Running with multiple-GPUs and/or multiple nodes#

Qiskit Aer parallelizes simulations by distributing quantum states into distributed memory space. To decrease data transfer between spaces the distributed states are managed as chunks that is a sub-state for smaller qubits than the input circuits.

For example, 30-qubits circuit is distributed into 2^10 chunks with 20-qubits.

To decrease data exchange between chunks and also to simplify the implementation, we are applying cache blocking technique. This technique allows applying quantum gates to each chunk independently without data exchange, and serial simulation codes can be reused without special implementation. Before the actual simulation, we apply transpilation to remap the input circuits to the equivalent circuits that has all the quantum gates on the lower qubits than the chunk’s number of qubits. And the (noiseless) swap gates are inserted to exchange data.

Please refer to this paper (https://arxiv.org/abs/2102.02957) for more detailed algorithm and implementation of parallel simulation.

So to simulate by using multiple GPUs or multiple nodes on the cluster, following configurations should be set to backend options. (If there is not enough memory to simulate the input circuit, Qiskit Aer automatically set following options, but it is recommended to explicitly set them)

blocking_enable

should be set to True for distributed parallelization. (Default = False)

blocking_qubits

this flag sets the qubit number for chunk, should be smaller than the smallest memory space on the system (i.e. GPU). Set this parameter to satisfy sizeof(complex)*2^(blocking_qubits+4) < size of the smallest memory space in byte.

Here is an example how we parallelize simulation with multiple GPUs.

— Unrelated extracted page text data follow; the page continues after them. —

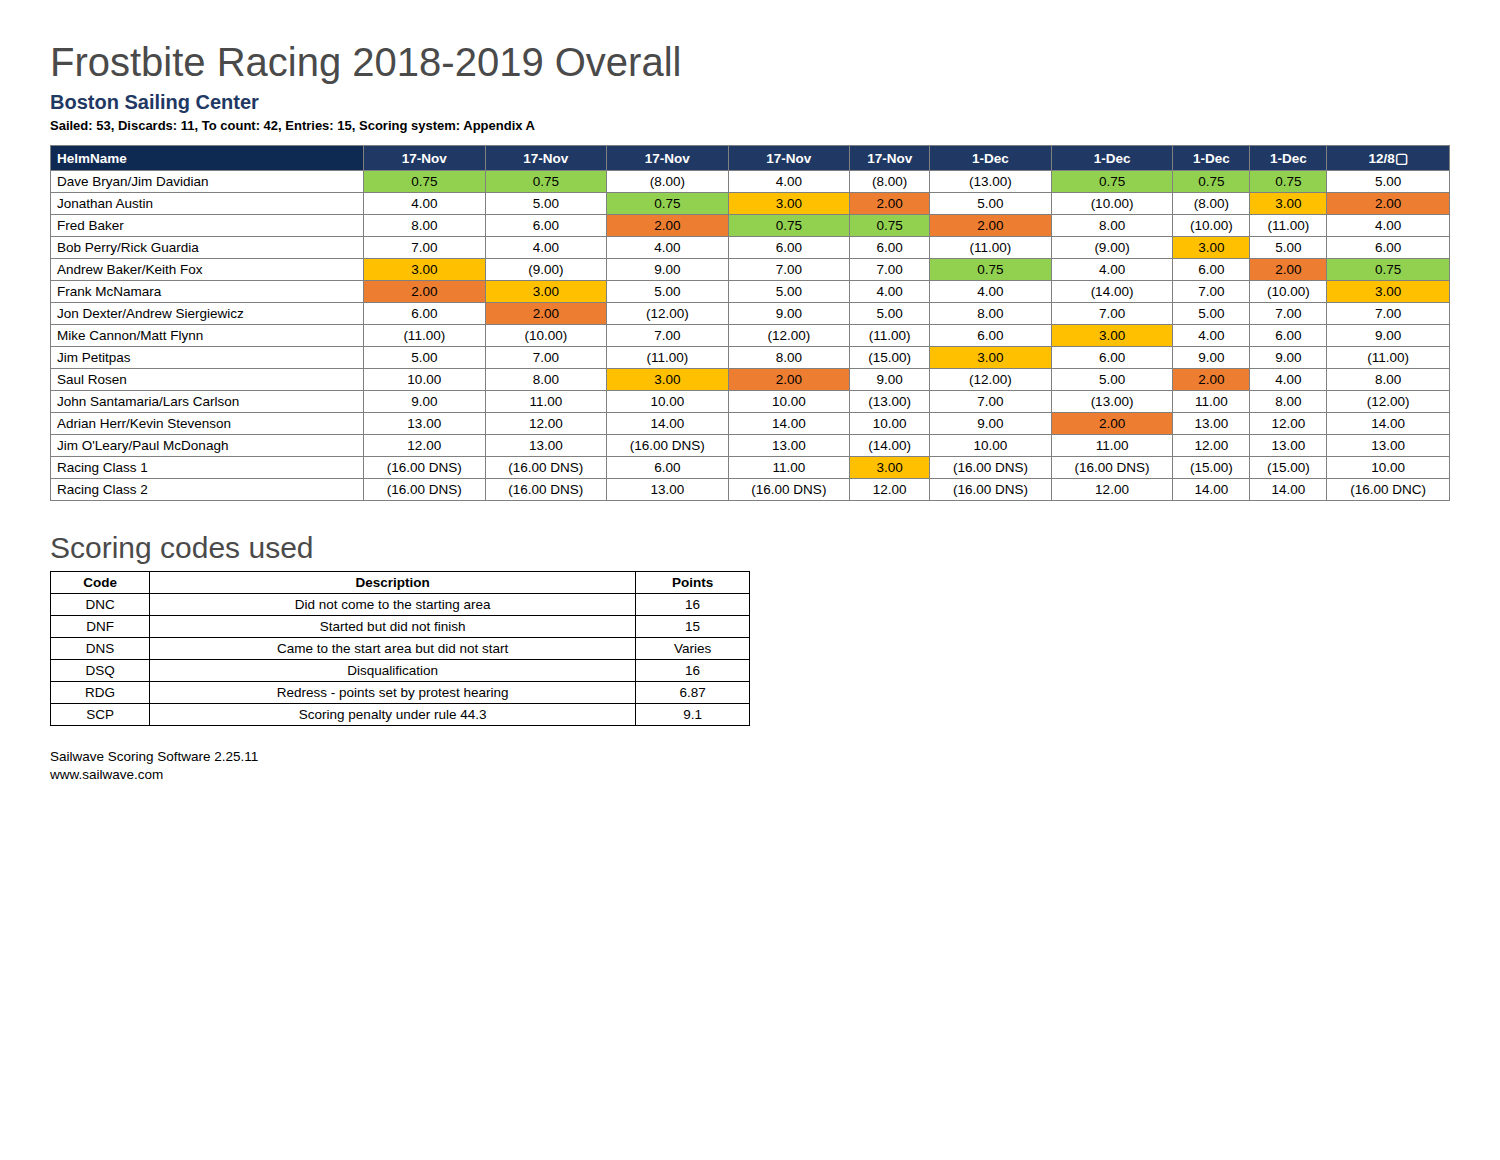Frostbite Racing 2018-2019 Overall
Boston Sailing Center
Sailed: 53, Discards: 11, To count: 42, Entries: 15, Scoring system: Appendix A
| HelmName | 17-Nov | 17-Nov | 17-Nov | 17-Nov | 17-Nov | 1-Dec | 1-Dec | 1-Dec | 1-Dec | 12/8▢ |
| --- | --- | --- | --- | --- | --- | --- | --- | --- | --- | --- |
| Dave Bryan/Jim Davidian | 0.75 | 0.75 | (8.00) | 4.00 | (8.00) | (13.00) | 0.75 | 0.75 | 0.75 | 5.00 |
| Jonathan Austin | 4.00 | 5.00 | 0.75 | 3.00 | 2.00 | 5.00 | (10.00) | (8.00) | 3.00 | 2.00 |
| Fred Baker | 8.00 | 6.00 | 2.00 | 0.75 | 0.75 | 2.00 | 8.00 | (10.00) | (11.00) | 4.00 |
| Bob Perry/Rick Guardia | 7.00 | 4.00 | 4.00 | 6.00 | 6.00 | (11.00) | (9.00) | 3.00 | 5.00 | 6.00 |
| Andrew Baker/Keith Fox | 3.00 | (9.00) | 9.00 | 7.00 | 7.00 | 0.75 | 4.00 | 6.00 | 2.00 | 0.75 |
| Frank McNamara | 2.00 | 3.00 | 5.00 | 5.00 | 4.00 | 4.00 | (14.00) | 7.00 | (10.00) | 3.00 |
| Jon Dexter/Andrew Siergiewicz | 6.00 | 2.00 | (12.00) | 9.00 | 5.00 | 8.00 | 7.00 | 5.00 | 7.00 | 7.00 |
| Mike Cannon/Matt Flynn | (11.00) | (10.00) | 7.00 | (12.00) | (11.00) | 6.00 | 3.00 | 4.00 | 6.00 | 9.00 |
| Jim Petitpas | 5.00 | 7.00 | (11.00) | 8.00 | (15.00) | 3.00 | 6.00 | 9.00 | 9.00 | (11.00) |
| Saul Rosen | 10.00 | 8.00 | 3.00 | 2.00 | 9.00 | (12.00) | 5.00 | 2.00 | 4.00 | 8.00 |
| John Santamaria/Lars Carlson | 9.00 | 11.00 | 10.00 | 10.00 | (13.00) | 7.00 | (13.00) | 11.00 | 8.00 | (12.00) |
| Adrian Herr/Kevin Stevenson | 13.00 | 12.00 | 14.00 | 14.00 | 10.00 | 9.00 | 2.00 | 13.00 | 12.00 | 14.00 |
| Jim O'Leary/Paul McDonagh | 12.00 | 13.00 | (16.00 DNS) | 13.00 | (14.00) | 10.00 | 11.00 | 12.00 | 13.00 | 13.00 |
| Racing Class 1 | (16.00 DNS) | (16.00 DNS) | 6.00 | 11.00 | 3.00 | (16.00 DNS) | (16.00 DNS) | (15.00) | (15.00) | 10.00 |
| Racing Class 2 | (16.00 DNS) | (16.00 DNS) | 13.00 | (16.00 DNS) | 12.00 | (16.00 DNS) | 12.00 | 14.00 | 14.00 | (16.00 DNC) |
Scoring codes used
| Code | Description | Points |
| --- | --- | --- |
| DNC | Did not come to the starting area | 16 |
| DNF | Started but did not finish | 15 |
| DNS | Came to the start area but did not start | Varies |
| DSQ | Disqualification | 16 |
| RDG | Redress - points set by protest hearing | 6.87 |
| SCP | Scoring penalty under rule 44.3 | 9.1 |
Sailwave Scoring Software 2.25.11
www.sailwave.com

sim = AerSimulator(method='statevector', device='GPU')
circ = transpile(QuantumVolume(qubit, 10, seed = 0))
circ.measure_all()
result = execute(circ, sim, shots=100, blocking_enable=True, blocking_qubits=23).result()

To run Qiskit Aer with Python script with MPI parallelization, MPI executer such as mpirun should be used to submit a job on the cluster. Following example shows how to run Python script using 4 processes by using mpirun.

mpirun -np 4 python example.py

MPI_Init function is called inside Qiskit Aer, so you do not have to manage MPI processes in Python script. Following metadatas are useful to find on which process is this script running.

num_mpi_processes : shows number of processes using for this simulation
mpi_rank : shows zero based rank (process ID)

Here is an example how to get my rank.

sim = AerSimulator(method='statevector', device='GPU')
result = execute(circuit, sim, blocking_enable=True, blocking_qubits=23).result()
dict = result.to_dict()
meta = dict['metadata']
myrank = meta['mpi_rank']

Multiple shots are also distributed to multiple nodes when setting device=GPU and batched_shots_gpu=True. The results are distributed to each processes.

Note : In the script, make sure that the same random seed should be used for all processes so that the consistent circuits and parameters are passed to Qiskit Aer. To do so add following option to the script.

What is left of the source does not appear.